## What you are asked to do
In the material below, find the line that contains "list [149, 381, 766, 844]" and the line that contains "Document page, 2001x1125 pixels.", then write out exactly those two lines and everything between them.

## Given data
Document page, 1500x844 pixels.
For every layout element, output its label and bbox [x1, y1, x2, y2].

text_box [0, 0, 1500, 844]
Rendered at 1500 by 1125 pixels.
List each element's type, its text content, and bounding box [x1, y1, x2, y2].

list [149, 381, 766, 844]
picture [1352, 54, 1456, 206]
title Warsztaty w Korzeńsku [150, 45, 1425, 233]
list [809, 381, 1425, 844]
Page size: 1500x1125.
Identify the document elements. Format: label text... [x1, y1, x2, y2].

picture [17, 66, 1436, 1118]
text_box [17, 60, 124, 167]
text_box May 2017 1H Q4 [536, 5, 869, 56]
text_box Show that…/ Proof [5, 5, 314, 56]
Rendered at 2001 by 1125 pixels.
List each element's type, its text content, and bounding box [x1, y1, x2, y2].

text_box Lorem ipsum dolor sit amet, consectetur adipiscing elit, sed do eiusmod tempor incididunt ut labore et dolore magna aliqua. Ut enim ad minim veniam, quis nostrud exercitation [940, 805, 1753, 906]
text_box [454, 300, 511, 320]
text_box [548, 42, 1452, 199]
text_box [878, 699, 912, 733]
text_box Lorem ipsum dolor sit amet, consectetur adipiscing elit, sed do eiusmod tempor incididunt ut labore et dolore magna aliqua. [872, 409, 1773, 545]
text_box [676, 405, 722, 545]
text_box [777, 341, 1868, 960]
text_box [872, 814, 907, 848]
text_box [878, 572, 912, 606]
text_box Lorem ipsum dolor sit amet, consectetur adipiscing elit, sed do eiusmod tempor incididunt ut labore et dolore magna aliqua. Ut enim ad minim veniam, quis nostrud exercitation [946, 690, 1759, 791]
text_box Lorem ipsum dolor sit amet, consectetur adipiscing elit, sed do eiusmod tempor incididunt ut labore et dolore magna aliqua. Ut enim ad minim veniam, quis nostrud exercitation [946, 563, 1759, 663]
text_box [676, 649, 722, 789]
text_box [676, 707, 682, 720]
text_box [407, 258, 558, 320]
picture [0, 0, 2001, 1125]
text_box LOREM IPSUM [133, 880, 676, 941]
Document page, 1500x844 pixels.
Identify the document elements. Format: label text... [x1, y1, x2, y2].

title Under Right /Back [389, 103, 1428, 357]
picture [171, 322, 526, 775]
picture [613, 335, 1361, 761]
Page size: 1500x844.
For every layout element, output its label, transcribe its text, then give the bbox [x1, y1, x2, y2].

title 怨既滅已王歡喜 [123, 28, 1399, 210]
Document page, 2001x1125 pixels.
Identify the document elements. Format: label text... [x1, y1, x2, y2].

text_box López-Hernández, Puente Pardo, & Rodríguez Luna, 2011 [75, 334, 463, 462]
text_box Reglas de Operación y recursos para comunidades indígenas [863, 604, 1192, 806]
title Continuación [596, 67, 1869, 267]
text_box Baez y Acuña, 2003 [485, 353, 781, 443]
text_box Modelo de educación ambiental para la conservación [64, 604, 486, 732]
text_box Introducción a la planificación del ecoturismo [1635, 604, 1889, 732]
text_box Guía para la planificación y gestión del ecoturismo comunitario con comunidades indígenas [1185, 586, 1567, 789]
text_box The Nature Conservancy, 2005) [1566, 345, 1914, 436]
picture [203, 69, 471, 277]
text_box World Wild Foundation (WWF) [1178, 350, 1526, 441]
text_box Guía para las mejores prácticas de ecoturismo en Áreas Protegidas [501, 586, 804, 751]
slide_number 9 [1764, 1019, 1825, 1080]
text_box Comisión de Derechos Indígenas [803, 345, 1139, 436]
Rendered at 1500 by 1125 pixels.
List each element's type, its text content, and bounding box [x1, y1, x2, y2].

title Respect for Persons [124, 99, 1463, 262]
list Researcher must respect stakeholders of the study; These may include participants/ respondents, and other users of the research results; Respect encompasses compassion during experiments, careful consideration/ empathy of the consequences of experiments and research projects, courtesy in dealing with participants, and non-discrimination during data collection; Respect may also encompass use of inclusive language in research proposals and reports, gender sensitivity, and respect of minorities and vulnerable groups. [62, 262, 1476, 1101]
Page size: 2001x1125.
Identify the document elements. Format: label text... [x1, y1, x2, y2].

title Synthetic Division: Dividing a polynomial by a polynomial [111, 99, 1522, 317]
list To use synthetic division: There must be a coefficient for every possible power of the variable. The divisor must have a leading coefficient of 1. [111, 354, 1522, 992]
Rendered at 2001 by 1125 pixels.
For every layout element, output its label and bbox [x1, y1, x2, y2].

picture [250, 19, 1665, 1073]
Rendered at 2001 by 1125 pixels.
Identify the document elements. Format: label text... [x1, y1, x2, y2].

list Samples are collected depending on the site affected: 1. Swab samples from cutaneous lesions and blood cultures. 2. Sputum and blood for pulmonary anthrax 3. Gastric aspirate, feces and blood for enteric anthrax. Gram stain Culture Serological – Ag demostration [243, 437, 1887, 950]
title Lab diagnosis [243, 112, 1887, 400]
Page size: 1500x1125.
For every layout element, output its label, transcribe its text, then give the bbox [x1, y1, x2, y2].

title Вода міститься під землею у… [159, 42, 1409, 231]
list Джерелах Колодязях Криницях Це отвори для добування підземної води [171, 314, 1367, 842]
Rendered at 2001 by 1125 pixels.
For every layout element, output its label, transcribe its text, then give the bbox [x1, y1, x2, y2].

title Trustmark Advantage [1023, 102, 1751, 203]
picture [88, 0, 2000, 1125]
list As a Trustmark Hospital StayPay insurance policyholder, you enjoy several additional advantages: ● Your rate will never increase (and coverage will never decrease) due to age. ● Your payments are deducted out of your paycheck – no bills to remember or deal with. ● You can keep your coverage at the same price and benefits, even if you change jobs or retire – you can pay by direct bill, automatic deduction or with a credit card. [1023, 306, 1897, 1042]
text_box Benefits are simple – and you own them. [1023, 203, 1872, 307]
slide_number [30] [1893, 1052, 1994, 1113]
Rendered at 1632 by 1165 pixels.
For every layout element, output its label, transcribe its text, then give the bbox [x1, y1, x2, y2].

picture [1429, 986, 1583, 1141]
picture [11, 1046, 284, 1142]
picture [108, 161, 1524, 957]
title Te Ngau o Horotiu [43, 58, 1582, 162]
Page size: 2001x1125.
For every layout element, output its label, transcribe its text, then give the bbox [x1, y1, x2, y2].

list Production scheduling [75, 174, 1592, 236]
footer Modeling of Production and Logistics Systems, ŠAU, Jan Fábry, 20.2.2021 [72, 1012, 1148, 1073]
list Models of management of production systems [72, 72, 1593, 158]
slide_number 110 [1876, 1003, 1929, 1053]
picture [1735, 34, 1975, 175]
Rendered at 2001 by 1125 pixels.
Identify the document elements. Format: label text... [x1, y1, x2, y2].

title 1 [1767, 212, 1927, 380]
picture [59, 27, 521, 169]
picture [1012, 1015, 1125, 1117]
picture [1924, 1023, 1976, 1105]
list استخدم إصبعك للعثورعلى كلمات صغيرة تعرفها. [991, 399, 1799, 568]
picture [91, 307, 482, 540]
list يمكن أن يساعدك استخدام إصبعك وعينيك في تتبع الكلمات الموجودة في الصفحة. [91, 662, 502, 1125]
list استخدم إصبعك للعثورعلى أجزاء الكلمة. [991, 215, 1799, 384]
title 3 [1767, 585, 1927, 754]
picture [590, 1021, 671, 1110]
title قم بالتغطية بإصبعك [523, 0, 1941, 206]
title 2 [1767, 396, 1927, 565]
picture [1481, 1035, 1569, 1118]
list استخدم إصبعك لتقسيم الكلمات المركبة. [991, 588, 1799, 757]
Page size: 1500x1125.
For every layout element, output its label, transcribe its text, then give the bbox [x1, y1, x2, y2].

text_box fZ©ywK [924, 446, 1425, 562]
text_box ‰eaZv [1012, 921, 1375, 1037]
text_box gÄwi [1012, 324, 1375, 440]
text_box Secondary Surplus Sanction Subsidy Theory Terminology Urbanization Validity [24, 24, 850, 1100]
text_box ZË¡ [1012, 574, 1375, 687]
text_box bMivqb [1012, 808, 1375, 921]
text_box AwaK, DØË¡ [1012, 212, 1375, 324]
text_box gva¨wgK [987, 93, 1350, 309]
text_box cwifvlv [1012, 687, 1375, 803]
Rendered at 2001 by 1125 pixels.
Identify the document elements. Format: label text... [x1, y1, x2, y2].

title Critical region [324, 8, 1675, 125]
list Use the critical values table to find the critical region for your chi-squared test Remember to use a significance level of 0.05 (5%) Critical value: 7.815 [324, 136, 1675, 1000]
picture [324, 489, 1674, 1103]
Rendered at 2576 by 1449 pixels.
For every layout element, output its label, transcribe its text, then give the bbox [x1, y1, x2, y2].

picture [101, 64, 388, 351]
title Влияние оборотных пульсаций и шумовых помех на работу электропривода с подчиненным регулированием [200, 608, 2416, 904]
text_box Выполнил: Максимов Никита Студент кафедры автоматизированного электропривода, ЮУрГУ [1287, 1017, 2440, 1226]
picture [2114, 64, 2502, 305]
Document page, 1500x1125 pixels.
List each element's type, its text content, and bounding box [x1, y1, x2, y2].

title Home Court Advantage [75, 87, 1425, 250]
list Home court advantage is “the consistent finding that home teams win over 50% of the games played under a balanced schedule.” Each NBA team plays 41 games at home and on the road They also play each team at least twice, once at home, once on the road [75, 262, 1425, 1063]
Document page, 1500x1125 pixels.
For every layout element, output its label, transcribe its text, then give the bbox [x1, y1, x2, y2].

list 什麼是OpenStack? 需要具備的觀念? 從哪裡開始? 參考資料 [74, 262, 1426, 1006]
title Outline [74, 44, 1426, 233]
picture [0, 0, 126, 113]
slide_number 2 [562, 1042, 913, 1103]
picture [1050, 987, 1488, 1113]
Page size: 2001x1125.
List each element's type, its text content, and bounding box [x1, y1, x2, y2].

## Problem solution
list [149, 381, 766, 844]
picture [1352, 54, 1456, 206]
title Warsztaty w Korzeńsku [150, 45, 1425, 233]
list [809, 381, 1425, 844]
Page size: 1500x1125.
Identify the document elements. Format: label text... [x1, y1, x2, y2].

picture [17, 66, 1436, 1118]
text_box [17, 60, 124, 167]
text_box May 2017 1H Q4 [536, 5, 869, 56]
text_box Show that…/ Proof [5, 5, 314, 56]
Rendered at 2001 by 1125 pixels.
List each element's type, its text content, and bounding box [x1, y1, x2, y2].

text_box Lorem ipsum dolor sit amet, consectetur adipiscing elit, sed do eiusmod tempor incididunt ut labore et dolore magna aliqua. Ut enim ad minim veniam, quis nostrud exercitation [940, 805, 1753, 906]
text_box [454, 300, 511, 320]
text_box [548, 42, 1452, 199]
text_box [878, 699, 912, 733]
text_box Lorem ipsum dolor sit amet, consectetur adipiscing elit, sed do eiusmod tempor incididunt ut labore et dolore magna aliqua. [872, 409, 1773, 545]
text_box [676, 405, 722, 545]
text_box [777, 341, 1868, 960]
text_box [872, 814, 907, 848]
text_box [878, 572, 912, 606]
text_box Lorem ipsum dolor sit amet, consectetur adipiscing elit, sed do eiusmod tempor incididunt ut labore et dolore magna aliqua. Ut enim ad minim veniam, quis nostrud exercitation [946, 690, 1759, 791]
text_box Lorem ipsum dolor sit amet, consectetur adipiscing elit, sed do eiusmod tempor incididunt ut labore et dolore magna aliqua. Ut enim ad minim veniam, quis nostrud exercitation [946, 563, 1759, 663]
text_box [676, 649, 722, 789]
text_box [676, 707, 682, 720]
text_box [407, 258, 558, 320]
picture [0, 0, 2001, 1125]
text_box LOREM IPSUM [133, 880, 676, 941]
Document page, 1500x844 pixels.
Identify the document elements. Format: label text... [x1, y1, x2, y2].

title Under Right /Back [389, 103, 1428, 357]
picture [171, 322, 526, 775]
picture [613, 335, 1361, 761]
Page size: 1500x844.
For every layout element, output its label, transcribe its text, then give the bbox [x1, y1, x2, y2].

title 怨既滅已王歡喜 [123, 28, 1399, 210]
Document page, 2001x1125 pixels.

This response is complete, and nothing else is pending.